Justin R. Beckner på Classic Rock Revisited intervjuade nyligen den legendariske gitarristen Yngwie Malmsteen.
Några utdrag ur intervjun finns nedan.
Classic Rock Revisited: Do you ever get caught up in thinking about commercial appeal of what you’re writing or composing?
Yngwie: I did at one point, when that actually existed. The radio format doesn’t exist, the singles don’t exist. The record label doesn’t exist. The record stores don’t exist. That whole entire thing is gone.
Classic Rock Revisited: Is that a good thing or a bad thing?
Yngwie: Well, first of all is very bizarre, especially for someone like me.
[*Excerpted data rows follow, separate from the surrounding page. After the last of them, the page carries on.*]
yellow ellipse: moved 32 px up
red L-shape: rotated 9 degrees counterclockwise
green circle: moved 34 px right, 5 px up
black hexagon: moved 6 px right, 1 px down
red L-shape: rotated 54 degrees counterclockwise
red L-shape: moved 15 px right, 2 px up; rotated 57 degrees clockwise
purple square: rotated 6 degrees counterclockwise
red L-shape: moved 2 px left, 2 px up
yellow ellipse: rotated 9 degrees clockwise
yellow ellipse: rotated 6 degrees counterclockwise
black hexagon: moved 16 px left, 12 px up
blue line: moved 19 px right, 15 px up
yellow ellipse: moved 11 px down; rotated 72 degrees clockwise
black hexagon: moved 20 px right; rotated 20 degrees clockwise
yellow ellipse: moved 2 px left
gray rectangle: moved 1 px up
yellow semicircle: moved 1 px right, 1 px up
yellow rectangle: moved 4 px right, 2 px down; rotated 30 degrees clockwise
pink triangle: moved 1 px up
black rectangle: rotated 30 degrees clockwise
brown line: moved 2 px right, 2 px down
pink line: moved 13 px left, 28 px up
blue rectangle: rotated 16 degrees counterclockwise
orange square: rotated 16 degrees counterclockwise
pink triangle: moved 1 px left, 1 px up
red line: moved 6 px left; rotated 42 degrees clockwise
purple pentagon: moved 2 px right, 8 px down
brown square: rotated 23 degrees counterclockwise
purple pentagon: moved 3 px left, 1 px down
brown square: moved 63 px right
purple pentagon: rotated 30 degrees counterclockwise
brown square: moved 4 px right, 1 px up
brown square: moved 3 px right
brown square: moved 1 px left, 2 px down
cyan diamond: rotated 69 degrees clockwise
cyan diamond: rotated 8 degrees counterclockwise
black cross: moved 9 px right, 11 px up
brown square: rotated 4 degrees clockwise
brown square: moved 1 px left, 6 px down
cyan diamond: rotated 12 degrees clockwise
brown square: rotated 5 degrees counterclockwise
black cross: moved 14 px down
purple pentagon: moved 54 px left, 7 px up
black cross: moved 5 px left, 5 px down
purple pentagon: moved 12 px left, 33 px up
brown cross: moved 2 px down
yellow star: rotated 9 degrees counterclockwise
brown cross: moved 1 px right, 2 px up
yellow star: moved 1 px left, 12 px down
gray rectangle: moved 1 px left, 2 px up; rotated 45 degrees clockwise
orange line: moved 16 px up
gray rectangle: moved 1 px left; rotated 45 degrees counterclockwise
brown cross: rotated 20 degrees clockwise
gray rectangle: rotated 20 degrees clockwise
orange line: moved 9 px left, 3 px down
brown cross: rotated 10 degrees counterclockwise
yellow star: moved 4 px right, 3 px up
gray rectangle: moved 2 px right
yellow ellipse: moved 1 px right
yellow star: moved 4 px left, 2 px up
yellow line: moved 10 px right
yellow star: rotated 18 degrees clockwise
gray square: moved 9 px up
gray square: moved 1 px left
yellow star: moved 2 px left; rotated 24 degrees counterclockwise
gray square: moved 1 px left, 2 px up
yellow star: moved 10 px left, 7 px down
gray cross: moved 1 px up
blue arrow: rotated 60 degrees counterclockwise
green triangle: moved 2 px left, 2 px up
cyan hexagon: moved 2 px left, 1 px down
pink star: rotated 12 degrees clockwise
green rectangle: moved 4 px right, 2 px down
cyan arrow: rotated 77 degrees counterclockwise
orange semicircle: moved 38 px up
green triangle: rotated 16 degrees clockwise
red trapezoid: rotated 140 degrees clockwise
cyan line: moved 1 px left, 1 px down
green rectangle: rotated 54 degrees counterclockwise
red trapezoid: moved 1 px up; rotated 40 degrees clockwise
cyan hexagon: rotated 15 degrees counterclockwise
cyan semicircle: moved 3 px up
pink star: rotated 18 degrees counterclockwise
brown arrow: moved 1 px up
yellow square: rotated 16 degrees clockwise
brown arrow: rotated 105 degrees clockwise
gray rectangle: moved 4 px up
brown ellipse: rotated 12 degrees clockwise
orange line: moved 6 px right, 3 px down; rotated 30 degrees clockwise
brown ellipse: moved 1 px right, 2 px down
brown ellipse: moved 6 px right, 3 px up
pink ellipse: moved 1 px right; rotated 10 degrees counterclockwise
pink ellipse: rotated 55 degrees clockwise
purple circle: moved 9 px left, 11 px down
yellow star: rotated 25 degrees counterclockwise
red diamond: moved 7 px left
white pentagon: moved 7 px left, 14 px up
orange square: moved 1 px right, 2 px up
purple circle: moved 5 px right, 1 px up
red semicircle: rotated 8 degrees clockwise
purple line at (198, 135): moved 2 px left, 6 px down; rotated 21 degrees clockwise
When I started out, it was very much like the guy with the big cigar in a big office saying, “I’ll give you a record deal, boy.” You had tour support, tour buses, local A&R people, the whole nine yards. I did that, but it’s all gone now. It can be for better or worse, because if you don’t have name recognition now. If you want to start out now, how the fuck do you do it? Back in the day, DEF LEPPARD said if they could get a few singles on MTV, they’d be able to make it, and they did. That happened with a lot of bands who did that back then. Now we have YouTube, but there are billions of videos and musicians on there and if nobody knows your name, nobody’s going to look you up. It’s a little bit weird, but in that sense, the music industry situation is really bad for whoever wants to start out now. The good part is that there is no longer this slavery to a certain format going on, where in the ’80s, if you didn’t follow format, they wouldn’t give you the time of day. You had to conform to get a shot at a record deal. That’s gone now, and it’s bizarre.
Classic Rock Revisited: The Internet changed a lot for the industry; piracy has certainly had a hand in changing the game. Do you think that piracy can be beneficial to some of those bands starting out? How has it affected you?
Yngwie: How could it possibly be positive? If you go into a store and you see a car that you like, you can’t just drive off with it. The cost and the blood and sweat and tears that go into making music is the same thing, it’s not free. Try telling the engineer and the producer that they have to work for free. It’s utterly bizarre. It’s like just going into a store and taking things off the shelves. It’s stealing. The reason there are no bands coming out now is that the money that was once there is not there anymore. So what happened was, in essence, by pirating music, you kill the music industry. The music industry died because of the piracy, and now all the fans will have no new music. Isn’t that wonderful? It’s a direct consequence of that.
Classic Rock Revisited: I think that, with piracy, we’ve lost the album art, the liner notes, the waiting in line to get the next record. It seems that there used to be this aura of awesomeness that used to surround a new record being released. Now it’s just a click away. One sad little click.
Yngwie: Yeah, that’s another aspect of it that I totally agree with what you’re saying. But I think that kind of got lost with the CD a little bit too. I think when the LP went, that’s when the art went. You know, when I was a little kid, I used to record cassette tapes for friends. So this music-sharing thing has been going on for a long time and the Internet just sped it up.
Classic Rock Revisited: It seems to me that over the years, you’ve been portrayed as a musical dictator of sorts. Most bands talk about the glory of collaboration and all the great things that come out of that. I find it interesting that you feel differently.
Yngwie: It’s funny; I was just talking to someone about this the other day. Yeah, you’ve got Mick Jagger and Keith Richards, and you’ve got VAN HALEN, who wrote as a team, and that’s great for them, and I love that. For me, I look at it in the way that I am an artist. An artiste. When you’re a writer, you write the whole book. When you’re a painter like Da Vinci, you don’t say to someone, “Hey, come over here and help me with my painting.” There are a few reasons why I work this way. First of all, I’m so full of creativity that I don’t need any other input. The other is that I feel so strongly about my work; it’s like a burning passion to create something that is uniquely me. This comes with the full realization that you may love it or you may hate it. But this is what I’m going to do, and I’m not about to have any kind of discussion with anybody about how it should be done. I’m a very serious creative person. I don’t compromise, because I don’t collaborate. I tried it and I hated it every time and I was never pleased with the end result. I’ve been doing this way too long to change how I do things now. I’m not doing things this way because of some egotistical dictator type of reason. Ask Rembrandt if he would have liked for someone to come and paint in his paining. That’s exactly how I approach it. I have to love what I do. If other people love it, I’m happy. If other people hate it, I’m still happy because I’m doing what I want to do. I’m a tennis player, I’m a boxer — I don’t play team sports. I’m not a team player; I never have been and I never will be. In tennis, if I win, it’s because of my serve or my backhand. It’s a battle and is a challenge to myself. After it’s over, I don’t want to say, “Good job, pal, I couldn’t have done it without you.” I can’t live like that. It’s a lot of work to do things like that, but that’s how it has to be.